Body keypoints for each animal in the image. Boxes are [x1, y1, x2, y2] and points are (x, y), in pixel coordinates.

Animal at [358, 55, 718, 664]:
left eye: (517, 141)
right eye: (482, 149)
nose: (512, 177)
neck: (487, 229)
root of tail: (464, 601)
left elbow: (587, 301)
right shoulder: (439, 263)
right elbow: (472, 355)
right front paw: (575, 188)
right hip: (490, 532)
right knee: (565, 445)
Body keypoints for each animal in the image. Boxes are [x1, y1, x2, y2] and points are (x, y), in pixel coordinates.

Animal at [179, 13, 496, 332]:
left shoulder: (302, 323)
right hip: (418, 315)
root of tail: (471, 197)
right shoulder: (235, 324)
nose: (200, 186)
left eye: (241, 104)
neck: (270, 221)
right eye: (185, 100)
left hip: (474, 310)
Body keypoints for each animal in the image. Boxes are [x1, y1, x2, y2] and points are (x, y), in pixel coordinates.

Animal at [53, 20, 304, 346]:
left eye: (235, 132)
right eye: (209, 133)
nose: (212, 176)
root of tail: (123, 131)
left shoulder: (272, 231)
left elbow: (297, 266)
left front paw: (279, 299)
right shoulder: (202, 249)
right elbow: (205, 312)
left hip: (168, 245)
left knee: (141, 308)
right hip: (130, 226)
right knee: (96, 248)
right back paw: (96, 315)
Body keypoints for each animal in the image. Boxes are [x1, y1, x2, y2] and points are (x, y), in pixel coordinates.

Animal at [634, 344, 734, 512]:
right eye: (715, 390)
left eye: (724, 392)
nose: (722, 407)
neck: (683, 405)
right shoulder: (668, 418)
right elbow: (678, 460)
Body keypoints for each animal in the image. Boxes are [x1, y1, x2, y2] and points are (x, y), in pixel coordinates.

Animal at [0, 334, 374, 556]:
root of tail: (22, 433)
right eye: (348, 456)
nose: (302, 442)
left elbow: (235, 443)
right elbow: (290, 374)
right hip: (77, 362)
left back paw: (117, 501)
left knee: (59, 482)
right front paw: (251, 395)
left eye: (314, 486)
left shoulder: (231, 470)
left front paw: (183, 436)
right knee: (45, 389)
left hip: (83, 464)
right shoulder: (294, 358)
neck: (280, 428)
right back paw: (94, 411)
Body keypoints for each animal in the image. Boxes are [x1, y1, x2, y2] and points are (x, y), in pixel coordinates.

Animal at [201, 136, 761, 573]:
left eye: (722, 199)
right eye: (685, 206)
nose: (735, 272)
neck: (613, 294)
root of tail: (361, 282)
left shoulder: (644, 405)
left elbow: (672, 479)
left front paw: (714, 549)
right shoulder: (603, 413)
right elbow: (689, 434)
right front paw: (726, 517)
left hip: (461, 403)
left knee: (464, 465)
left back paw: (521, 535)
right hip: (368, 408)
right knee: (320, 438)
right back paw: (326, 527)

※

### Instructions for the task
For this exercise, output the entries above exactly as written.

### Worked solution
Body keypoints for each animal in the image. Boxes are [x1, y1, x2, y2] and points are (x, y), in pixel coordinates.

Animal at [358, 55, 718, 664]:
left eye: (517, 141)
right eye: (482, 149)
nose: (512, 177)
neck: (487, 229)
root of tail: (464, 601)
left elbow: (587, 301)
right shoulder: (439, 263)
right elbow: (472, 355)
right front paw: (575, 188)
right hip: (490, 532)
right knee: (565, 445)
Body keypoints for each animal in the image. Boxes are [x1, y1, x2, y2] and points are (x, y), in pixel coordinates.

Animal at [179, 13, 496, 332]:
left shoulder: (302, 323)
right hip: (418, 315)
root of tail: (471, 197)
right shoulder: (235, 324)
nose: (200, 186)
left eye: (241, 104)
neck: (270, 221)
right eye: (185, 100)
left hip: (474, 310)
Body keypoints for each animal in the image. Boxes are [x1, y1, x2, y2] and points are (x, y), in pixel coordinates.

Animal at [53, 20, 304, 346]:
left eye: (235, 132)
right eye: (209, 133)
nose: (212, 176)
root of tail: (123, 131)
left shoulder: (272, 231)
left elbow: (297, 266)
left front paw: (279, 299)
right shoulder: (202, 249)
right elbow: (205, 312)
left hip: (168, 245)
left knee: (141, 308)
right hip: (130, 226)
right knee: (96, 248)
right back paw: (96, 315)
Body keypoints for each animal in the image. Boxes are [x1, y1, x2, y2] and points are (x, y), in pixel coordinates.

Animal at [634, 344, 734, 512]:
right eye: (715, 390)
left eye: (724, 392)
nose: (722, 407)
neck: (683, 405)
right shoulder: (668, 418)
right elbow: (678, 460)
Body keypoints for each animal in the image. Boxes are [x1, y1, x2, y2] and points are (x, y), in pixel coordinates.

Animal at [0, 334, 374, 556]:
root of tail: (22, 433)
right eye: (348, 456)
nose: (302, 442)
left elbow: (235, 443)
right elbow: (290, 374)
right hip: (77, 362)
left back paw: (117, 501)
left knee: (59, 482)
right front paw: (251, 395)
left eye: (314, 486)
left shoulder: (231, 470)
left front paw: (183, 436)
right knee: (45, 389)
left hip: (83, 464)
right shoulder: (294, 358)
neck: (280, 428)
right back paw: (94, 411)
Body keypoints for each animal in the image. Boxes are [x1, y1, x2, y2] and points are (x, y), in pixel coordinates.

Animal at [201, 136, 761, 573]:
left eye: (722, 199)
right eye: (685, 206)
nose: (735, 272)
neck: (613, 294)
root of tail: (361, 282)
left shoulder: (644, 405)
left elbow: (672, 479)
left front paw: (714, 549)
right shoulder: (603, 413)
right elbow: (689, 434)
right front paw: (726, 517)
left hip: (461, 403)
left knee: (464, 465)
left back paw: (521, 535)
right hip: (368, 408)
right knee: (320, 438)
right back paw: (326, 527)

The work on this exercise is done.